Los mensajeros como culpables de la información

Me escribe una colega de profesión una carta que me llena de tristeza por varios motivos: primero, porque lo que dice ocurre con excesiva frecuencia; segundo, porque la bella profesión de periodista no está en su mejor momento (algo que conocemos), y lo vemos con cientos de ejemplos; y tercero, porque me da testimonio de una situación en la que el profesional de la información es objeto de rechazo, de boicot, de censura o de reproches en el ejercicio de su loable labor de servicio público, de dedicación plena a la sociedad.

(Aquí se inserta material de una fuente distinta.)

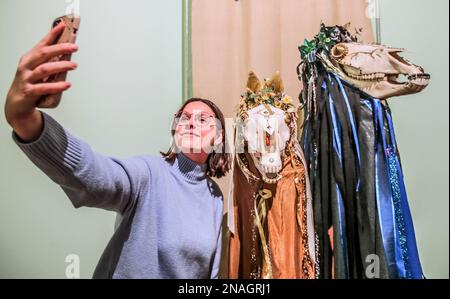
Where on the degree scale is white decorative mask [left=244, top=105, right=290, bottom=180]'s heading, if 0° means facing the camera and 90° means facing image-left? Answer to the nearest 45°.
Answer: approximately 0°

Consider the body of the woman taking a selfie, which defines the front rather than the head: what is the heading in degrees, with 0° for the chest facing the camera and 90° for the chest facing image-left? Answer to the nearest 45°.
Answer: approximately 45°
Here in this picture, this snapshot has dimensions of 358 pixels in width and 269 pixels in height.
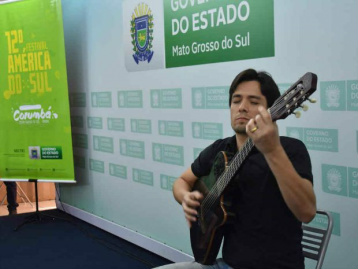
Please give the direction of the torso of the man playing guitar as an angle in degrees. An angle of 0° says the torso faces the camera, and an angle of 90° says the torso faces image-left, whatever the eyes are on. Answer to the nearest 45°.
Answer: approximately 45°

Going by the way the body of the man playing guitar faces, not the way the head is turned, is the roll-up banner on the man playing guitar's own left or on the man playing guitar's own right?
on the man playing guitar's own right

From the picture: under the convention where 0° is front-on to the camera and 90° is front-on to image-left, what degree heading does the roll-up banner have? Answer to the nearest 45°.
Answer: approximately 0°
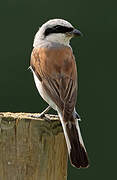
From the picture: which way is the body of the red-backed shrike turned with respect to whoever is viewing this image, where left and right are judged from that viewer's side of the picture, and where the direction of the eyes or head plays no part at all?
facing away from the viewer and to the left of the viewer
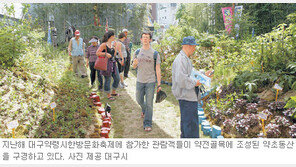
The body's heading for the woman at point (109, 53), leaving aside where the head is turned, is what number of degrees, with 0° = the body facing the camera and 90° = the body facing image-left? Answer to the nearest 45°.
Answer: approximately 315°

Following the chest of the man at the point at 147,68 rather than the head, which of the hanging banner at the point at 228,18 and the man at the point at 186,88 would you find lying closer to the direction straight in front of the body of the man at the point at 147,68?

Trabaja, esta compañera, en una tele, pero podría trabajar en un periódico, en una radio, en un portal de Internet, podría ser un freelance o una persona cercana al mundo de los medios porque su dedicación plena fuera otra y esta tarea, el digno menester de informar, constituyera una mera afición con independencia de que generara o no su principal sustento económico. No vengo yo ahora a hacer una defensa de cómo se adquiere el estatus de periodista, que lo tengo claro, que lo suelo repetir, y que, en todo caso, hoy en día pasa por la Universidad, sin menoscabo de grandes profesionales de raza que vienen ejerciendo de periodistas en las últimas décadas. Éste no es hoy el debate.

 

El punto de hoy es el rechazo que generamos en algunas fuentes de información, en algunos protagonistas, porque a éstos no les gustan las siglas a las que representamos, porque, en pocas palabras, no les placen las empresas periodísticas en las que laboramos. Y, por ello, y porque hay una mala costumbre que no hemos cortado por lo sano, se nos envalentonan y nos dicen que no colaborarán con nosotros en el ejercicio de nuestra labor, o incluso, como es el caso que me refiere mi colega, les califican en negativo y les mandan con la música a otra parte. Es decir, cuando no gustan los planteamientos informativos-empresariales de nuestras empresas, nosotros, los mensajeros, los que hacemos nuestra labor de la manera mejor que podemos, pagamos los platos rotos, que, por otro lado, no sabemos si siempre están rotos. Así, en determinados supuestos, se nos tilda de responsables de eventos, de acontecimientos o de situaciones de diversa índole. No, y no.

 

Y claro, cuando no nos quieren, cuando no nos reciben, cuando nos dicen que hasta otra, o hasta la próxima, nos vamos. Miren: de vez en cuando hay que ser valientes y tirarse a la piscina. Con independencia del menester que ejerza cada cual, del que desarrolle cada empresa, nadie puede impedir que un periodista ejerza su labor, salvo los que deben velar por el cumplimiento de las leyes, cuando éstas no se cumplan. Todos estamos bajo el paraguas de la normativa vigente, para lo bueno y para lo malo. Si no actuamos bien, que sea la ley la que nos prive de un ejercicio profesional o la que nos imponga una sanción, la que corresponda.

 

Lo que ocurre es que se confunde, y quizá muy a menudo, al mensajero con los mensajes, y, cuando éstos no gustan, se rechaza al mensajero portador de los contenidos que fueren. Han de saber los que promueven estas actitudes o las que las toleran con sus silencios, que hacen mal, que dejan que se tambalee uno de los sustentos de la democracia, esto es, la libertad de información. Además, conviene que algunos piensen que todos tenemos derecho a mostrar nuestras peculiares visiones de la vida, y, si me apuran, creo que todos tenemos derecho hasta a equivocarnos. Eso sí, hemos de evitar negligencias, malas intenciones o hastíos consentidos. Nos equivocamos de vez en cuando, o muy recurrentemente, porque somos humanos. Si no existiera el riesgo del error, si no lo aceptáramos, no habría atrevimiento para los cambios que toda sociedad precisa. Estamos en pleno siglo XXI, y debemos ser coherentes con aquello que decimos. Todos.